DI21A-2583
Fossilized Dipping Fabrics in Continental Mantle Lithosphere as Possible Remnants of Stacked Oceanic Paleosubductions

Tuesday, 15 December 2015
Poster Hall (Moscone South)
Vladislav Babuska, Jaroslava Plomerova, Ludek Vecsey and Helena Munzarova, Institute of Geophysics, Prague, Czech Republic
Abstract:
We have examined seismic anisotropy within the mantle lithosphere of Archean, Proterozoic and Phanerozoic provinces of Europe by means of shear-wave splitting and P-wave travel-time deviations of teleseismic waves observed at dense arrays of seismic stations (e.g., Vecsey et al., Tectonophys. 2007). Lateral variations of seismic-wave anisotropy delimit domains of the mantle lithosphere, each of them having a consistent fabric. The domains, modeled in 3D by olivine aggregates with dipping lineation a, or foliation (a,c), represent microplates or their fragments that preserved their pre-assembly fossil fabrics in the mantle lithosphere. Evaluating seismic anisotropy in 3D, as well as mapping boundaries of the domains helps to decipher processes of the lithosphere formation.

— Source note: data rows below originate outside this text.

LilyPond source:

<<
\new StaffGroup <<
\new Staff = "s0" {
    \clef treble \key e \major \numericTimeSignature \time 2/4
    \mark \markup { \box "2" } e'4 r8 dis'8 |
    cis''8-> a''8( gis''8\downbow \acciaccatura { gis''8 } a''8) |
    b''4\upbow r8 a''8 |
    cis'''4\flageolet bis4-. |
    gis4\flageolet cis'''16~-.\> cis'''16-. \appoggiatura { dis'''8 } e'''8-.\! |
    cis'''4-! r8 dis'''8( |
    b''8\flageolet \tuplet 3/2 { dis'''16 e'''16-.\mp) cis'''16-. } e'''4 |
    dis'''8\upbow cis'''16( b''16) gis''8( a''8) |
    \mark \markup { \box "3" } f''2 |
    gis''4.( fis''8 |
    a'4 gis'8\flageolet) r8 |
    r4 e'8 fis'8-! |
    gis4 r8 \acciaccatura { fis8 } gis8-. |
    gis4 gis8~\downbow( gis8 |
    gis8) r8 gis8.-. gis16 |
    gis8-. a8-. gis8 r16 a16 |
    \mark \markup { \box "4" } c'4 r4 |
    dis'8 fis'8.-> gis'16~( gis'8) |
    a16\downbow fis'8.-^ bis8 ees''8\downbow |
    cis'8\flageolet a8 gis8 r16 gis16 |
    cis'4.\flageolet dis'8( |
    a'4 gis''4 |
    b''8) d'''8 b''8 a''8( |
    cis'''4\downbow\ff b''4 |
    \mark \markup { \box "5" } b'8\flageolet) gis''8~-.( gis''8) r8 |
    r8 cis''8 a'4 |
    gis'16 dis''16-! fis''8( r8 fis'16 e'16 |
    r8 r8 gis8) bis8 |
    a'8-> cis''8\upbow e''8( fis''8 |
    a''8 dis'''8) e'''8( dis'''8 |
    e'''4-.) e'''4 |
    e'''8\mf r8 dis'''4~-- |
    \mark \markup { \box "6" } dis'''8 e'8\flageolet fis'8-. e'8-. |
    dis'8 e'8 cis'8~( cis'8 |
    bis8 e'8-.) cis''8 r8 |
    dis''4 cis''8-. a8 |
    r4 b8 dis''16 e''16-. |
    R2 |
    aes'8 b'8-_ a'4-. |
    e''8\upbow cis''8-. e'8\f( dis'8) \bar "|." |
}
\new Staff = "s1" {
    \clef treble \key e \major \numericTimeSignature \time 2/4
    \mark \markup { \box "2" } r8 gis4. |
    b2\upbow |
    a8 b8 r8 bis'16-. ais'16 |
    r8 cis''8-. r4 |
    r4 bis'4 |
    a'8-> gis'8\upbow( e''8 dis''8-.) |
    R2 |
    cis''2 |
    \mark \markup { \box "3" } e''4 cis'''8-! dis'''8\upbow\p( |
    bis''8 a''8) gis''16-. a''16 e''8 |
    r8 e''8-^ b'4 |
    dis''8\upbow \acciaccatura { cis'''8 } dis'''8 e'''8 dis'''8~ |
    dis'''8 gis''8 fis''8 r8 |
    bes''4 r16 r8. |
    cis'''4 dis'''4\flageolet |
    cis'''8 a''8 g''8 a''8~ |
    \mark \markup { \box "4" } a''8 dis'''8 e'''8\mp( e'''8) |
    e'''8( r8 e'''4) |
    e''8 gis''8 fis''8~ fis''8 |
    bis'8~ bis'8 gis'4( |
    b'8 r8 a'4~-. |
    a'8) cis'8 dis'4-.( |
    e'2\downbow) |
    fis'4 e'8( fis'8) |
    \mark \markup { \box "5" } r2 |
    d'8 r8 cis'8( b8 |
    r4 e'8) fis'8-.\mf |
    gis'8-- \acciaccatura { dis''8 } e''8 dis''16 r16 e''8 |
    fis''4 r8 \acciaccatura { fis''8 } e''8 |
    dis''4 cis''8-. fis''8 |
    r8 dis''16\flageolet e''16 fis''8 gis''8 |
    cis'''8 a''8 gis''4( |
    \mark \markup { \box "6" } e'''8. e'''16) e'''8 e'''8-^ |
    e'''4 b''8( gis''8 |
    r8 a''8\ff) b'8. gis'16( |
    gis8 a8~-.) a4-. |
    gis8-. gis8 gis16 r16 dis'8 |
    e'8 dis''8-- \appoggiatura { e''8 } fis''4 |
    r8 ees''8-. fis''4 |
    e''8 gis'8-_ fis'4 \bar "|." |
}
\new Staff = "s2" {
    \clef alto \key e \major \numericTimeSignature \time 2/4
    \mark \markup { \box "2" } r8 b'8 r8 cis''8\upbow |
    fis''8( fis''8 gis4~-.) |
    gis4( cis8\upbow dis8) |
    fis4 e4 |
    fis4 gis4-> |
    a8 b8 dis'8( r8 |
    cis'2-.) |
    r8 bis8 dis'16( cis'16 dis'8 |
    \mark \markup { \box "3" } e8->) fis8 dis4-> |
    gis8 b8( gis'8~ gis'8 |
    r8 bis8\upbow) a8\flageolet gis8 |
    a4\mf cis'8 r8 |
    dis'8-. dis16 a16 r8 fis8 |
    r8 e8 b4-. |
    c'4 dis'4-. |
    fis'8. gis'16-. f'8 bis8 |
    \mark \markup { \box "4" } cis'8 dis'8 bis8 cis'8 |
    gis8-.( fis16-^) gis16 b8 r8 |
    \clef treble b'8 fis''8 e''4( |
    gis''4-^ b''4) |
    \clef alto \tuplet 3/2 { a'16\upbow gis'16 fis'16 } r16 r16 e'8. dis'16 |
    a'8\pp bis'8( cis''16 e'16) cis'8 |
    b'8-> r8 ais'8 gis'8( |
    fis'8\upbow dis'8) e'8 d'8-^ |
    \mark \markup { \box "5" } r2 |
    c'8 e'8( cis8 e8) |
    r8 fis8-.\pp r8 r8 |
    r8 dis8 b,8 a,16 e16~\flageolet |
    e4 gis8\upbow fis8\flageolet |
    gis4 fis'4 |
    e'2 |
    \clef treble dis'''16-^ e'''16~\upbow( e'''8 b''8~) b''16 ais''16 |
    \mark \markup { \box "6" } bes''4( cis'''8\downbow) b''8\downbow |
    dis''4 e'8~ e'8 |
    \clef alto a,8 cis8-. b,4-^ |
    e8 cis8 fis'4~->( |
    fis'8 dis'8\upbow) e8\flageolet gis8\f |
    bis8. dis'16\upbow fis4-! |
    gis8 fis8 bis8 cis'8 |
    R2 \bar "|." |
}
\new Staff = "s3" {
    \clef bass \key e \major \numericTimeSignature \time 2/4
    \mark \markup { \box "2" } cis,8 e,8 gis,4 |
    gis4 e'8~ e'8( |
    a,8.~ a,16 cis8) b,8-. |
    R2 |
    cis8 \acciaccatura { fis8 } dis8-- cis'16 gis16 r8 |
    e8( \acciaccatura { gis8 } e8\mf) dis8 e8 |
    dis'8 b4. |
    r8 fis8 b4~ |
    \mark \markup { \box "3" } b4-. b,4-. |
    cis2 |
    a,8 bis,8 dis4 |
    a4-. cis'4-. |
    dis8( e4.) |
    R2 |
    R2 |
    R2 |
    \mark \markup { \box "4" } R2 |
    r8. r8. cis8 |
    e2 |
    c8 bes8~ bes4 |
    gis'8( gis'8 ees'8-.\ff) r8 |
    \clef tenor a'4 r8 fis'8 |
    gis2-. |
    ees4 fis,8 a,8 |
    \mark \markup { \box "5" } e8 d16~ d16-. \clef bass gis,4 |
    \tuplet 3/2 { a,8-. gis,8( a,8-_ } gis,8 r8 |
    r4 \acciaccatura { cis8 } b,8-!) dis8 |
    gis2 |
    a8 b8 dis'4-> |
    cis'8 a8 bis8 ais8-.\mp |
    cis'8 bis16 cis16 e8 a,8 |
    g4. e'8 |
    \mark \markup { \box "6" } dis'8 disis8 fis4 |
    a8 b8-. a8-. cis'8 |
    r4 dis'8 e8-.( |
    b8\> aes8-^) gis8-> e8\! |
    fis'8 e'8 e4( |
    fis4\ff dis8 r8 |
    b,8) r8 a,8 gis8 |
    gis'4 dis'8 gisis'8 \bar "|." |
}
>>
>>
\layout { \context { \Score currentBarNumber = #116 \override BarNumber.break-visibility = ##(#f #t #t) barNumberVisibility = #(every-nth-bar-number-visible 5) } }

Systematically dipping mantle fabrics and other seismological findings seem to support a model of continental lithosphere built from systems of paleosubductions of plates of ancient oceanic lithosphere (Babuska and Plomerova, AGU Geoph. Monograph 1989), or by stacking of the plates (Helmstaedt and Schulze, Geol. Soc. Spec. Publ. 1989). Seismic anisotropy in the oceanic mantle lithosphere, explained mainly by the olivine A- or D-type fabric (Karato et al., Annu. Rev. Earth Planet. Sci. 2008), was discovered a half century ago (Hess, Nature 1964). Field observations and laboratory experiments indicate the oceanic olivine fabric might be preserved in the subducting lithosphere to a depth of at least 200-300 km. We thus interpret the dipping anisotropic fabrics in domains of the European mantle lithosphere as systems of “frozen” paleosubductions (Babuska and Plomerova, PEPI 2006), and the lithosphere base as a boundary between a fossil anisotropy in the lithospheric mantle and an underlying seismic anisotropy related to present-day flow in the asthenosphere (Plomerova and Babuska, Lithos 2010).